* **Try it**
For the entries below, count the lines that contain the word "hand" and reply with that number only.

[Keypoint coordinate data]
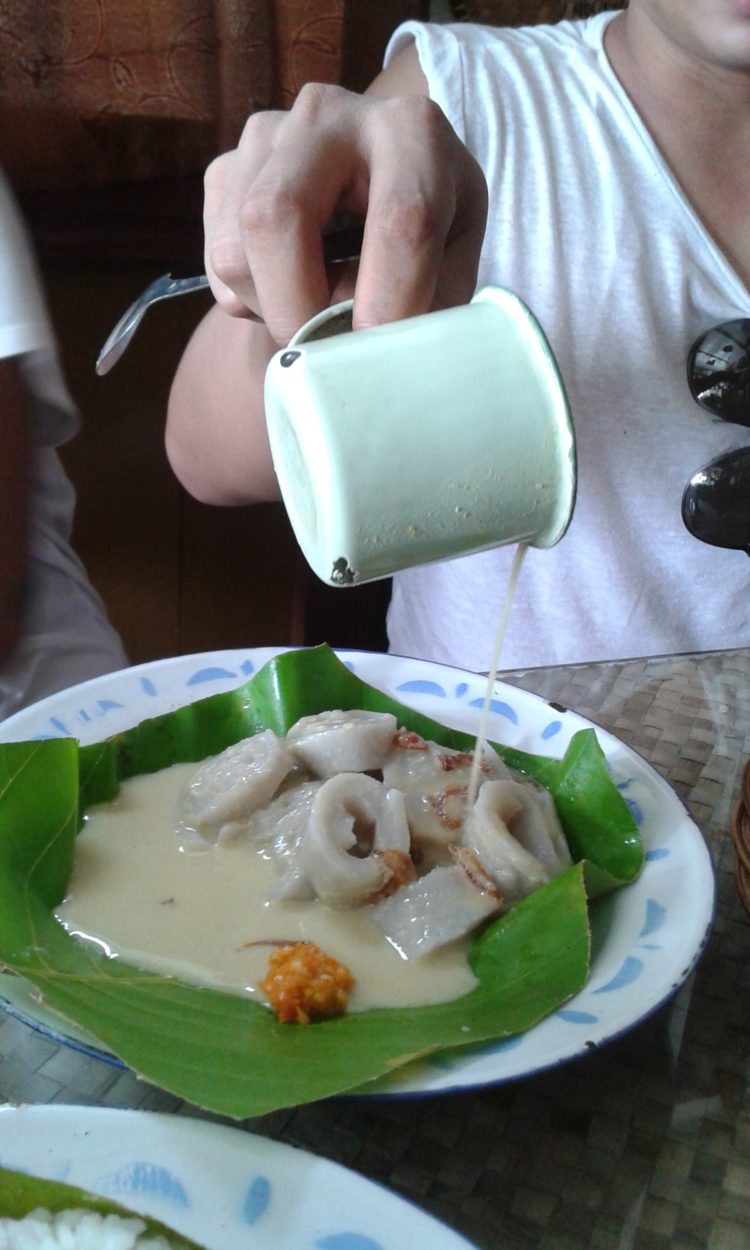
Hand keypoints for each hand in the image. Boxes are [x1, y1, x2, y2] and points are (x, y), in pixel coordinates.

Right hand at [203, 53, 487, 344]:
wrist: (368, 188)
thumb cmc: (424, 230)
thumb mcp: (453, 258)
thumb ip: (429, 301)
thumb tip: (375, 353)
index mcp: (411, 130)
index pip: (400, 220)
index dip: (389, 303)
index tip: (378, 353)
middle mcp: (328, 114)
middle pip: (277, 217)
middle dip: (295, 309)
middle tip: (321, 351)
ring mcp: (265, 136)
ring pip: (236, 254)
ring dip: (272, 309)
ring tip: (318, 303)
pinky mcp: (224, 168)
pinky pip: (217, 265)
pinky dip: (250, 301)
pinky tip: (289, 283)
* * *
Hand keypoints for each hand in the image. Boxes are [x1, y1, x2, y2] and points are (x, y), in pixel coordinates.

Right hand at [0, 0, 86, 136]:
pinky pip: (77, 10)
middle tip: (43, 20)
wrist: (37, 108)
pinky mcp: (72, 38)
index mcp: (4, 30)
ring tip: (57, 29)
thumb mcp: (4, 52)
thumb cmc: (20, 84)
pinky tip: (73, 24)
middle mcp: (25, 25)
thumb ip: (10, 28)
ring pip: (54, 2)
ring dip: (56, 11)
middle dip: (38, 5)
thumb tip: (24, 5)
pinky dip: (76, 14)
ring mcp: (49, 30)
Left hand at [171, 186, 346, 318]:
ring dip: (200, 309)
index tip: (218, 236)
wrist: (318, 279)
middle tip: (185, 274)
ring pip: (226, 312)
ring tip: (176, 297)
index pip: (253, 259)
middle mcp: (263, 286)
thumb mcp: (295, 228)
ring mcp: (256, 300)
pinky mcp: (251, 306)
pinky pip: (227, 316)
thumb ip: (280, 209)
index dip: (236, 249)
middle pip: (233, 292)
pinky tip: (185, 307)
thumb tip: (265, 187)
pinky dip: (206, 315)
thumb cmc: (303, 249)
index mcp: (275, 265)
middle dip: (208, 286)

* **Task output**
5